3. It keeps you on your toes.
A strong need for certainty, also known as cognitive closure, makes it hard to admit when you’re wrong — and thus improve your abilities, expand your outlook, and embrace creativity, all traits necessary for success. When we feel like impostors, sometimes we feel the need to sweep it under the rug. We focus on faking it enough to convince others, and ourselves, that we know damn well what we’re doing and that we’re confident and secure in our role.
But this backfires quickly. At one of my first jobs, a boss handed me a spreadsheet and assumed I would know what to do with it, but as soon as I looked at the jumble of numbers and letters, it became very clear that he was wrong. Rather than admit my uncertainty and ask for help, I sat at my desk for an hour trying fruitlessly to decipher the file.
When you lean into your impostorism, you can avoid situations like this. Being comfortable with a bit of uncertainty is a good thing: It keeps you sharp, observant, open-minded, and adaptable. It also keeps you from looking silly when, an hour later, you walk into your boss’s office and admit you have no idea what to do with that spreadsheet. The Socratic paradox — “The only thing that I know for sure is that I know nothing for sure” — might be a platitude, but it rings true here. If you’re uncertain, you’re probably also open to learning new things. If I could go back in time, I’d tell my younger self to be secure enough to admit my insecurity.
4. It encourages you to focus on the work.
Impostor syndrome has everything to do with identity and how we view ourselves. “Many of us, the most accomplished and driven, are led to believe that who we are is what we have done,” Ramsden says. “If we believe we are our accomplishments, then, when we accomplish something that does not fit within our expectations of who we are, you have a crack where impostor syndrome seeps in.”

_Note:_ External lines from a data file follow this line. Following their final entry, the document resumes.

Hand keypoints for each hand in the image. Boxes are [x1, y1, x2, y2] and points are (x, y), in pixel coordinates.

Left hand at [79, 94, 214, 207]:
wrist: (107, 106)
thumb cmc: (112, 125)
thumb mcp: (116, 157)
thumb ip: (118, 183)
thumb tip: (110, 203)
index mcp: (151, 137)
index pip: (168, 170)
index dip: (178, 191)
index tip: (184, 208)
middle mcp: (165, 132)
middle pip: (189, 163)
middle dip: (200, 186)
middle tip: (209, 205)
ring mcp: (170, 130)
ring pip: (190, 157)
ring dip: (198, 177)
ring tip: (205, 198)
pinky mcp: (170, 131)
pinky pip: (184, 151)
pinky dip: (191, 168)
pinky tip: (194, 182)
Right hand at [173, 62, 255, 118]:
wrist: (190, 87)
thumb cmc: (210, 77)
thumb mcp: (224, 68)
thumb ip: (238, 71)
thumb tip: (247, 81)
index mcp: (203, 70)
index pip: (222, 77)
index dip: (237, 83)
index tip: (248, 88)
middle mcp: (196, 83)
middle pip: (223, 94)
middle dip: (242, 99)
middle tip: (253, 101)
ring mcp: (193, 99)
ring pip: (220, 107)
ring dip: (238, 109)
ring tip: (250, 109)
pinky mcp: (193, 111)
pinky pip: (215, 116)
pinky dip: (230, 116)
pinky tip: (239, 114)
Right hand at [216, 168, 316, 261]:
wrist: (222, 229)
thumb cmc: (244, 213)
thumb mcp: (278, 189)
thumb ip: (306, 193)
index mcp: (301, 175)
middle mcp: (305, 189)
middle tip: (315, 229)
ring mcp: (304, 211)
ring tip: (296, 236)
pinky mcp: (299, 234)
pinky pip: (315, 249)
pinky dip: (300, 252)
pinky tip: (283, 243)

Let’s say you get a big promotion and a new, glamorous title. It’s easy to become anxious about living up to everything the title implies, but titles and our associations with them can be more intimidating than the actual work they require. If you get to a point in your career where you’re promoted to a position of power, you’re probably already used to many of the tasks involved with that role. Sure, you’ll learn new things, but you don’t have to live up to a new identity, which is a completely overwhelming thing to do. You just have to do the work.

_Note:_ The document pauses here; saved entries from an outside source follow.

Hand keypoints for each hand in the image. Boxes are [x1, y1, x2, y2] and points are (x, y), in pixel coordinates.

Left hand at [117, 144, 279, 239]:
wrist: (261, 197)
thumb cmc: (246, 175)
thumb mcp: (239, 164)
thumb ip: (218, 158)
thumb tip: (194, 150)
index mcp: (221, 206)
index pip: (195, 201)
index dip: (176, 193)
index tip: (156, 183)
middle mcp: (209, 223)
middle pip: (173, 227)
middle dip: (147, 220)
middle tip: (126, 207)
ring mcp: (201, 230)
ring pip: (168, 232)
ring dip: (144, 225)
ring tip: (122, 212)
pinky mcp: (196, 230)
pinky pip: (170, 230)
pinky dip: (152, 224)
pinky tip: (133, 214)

“When we finally find that what we have done is secondary to who we are, we begin to break free of impostor syndrome,” Ramsden says. It’s important, in other words, to separate your work from your identity. This separation is good for your own mental health, and without being so attached to your job, you can look at it objectively and without bias, which makes it easier to do really excellent work. And then, with enough time, you can look at what you’ve accomplished — and what you’re continually accomplishing — and use that to feel a little more secure that you’ve earned the role you’re in.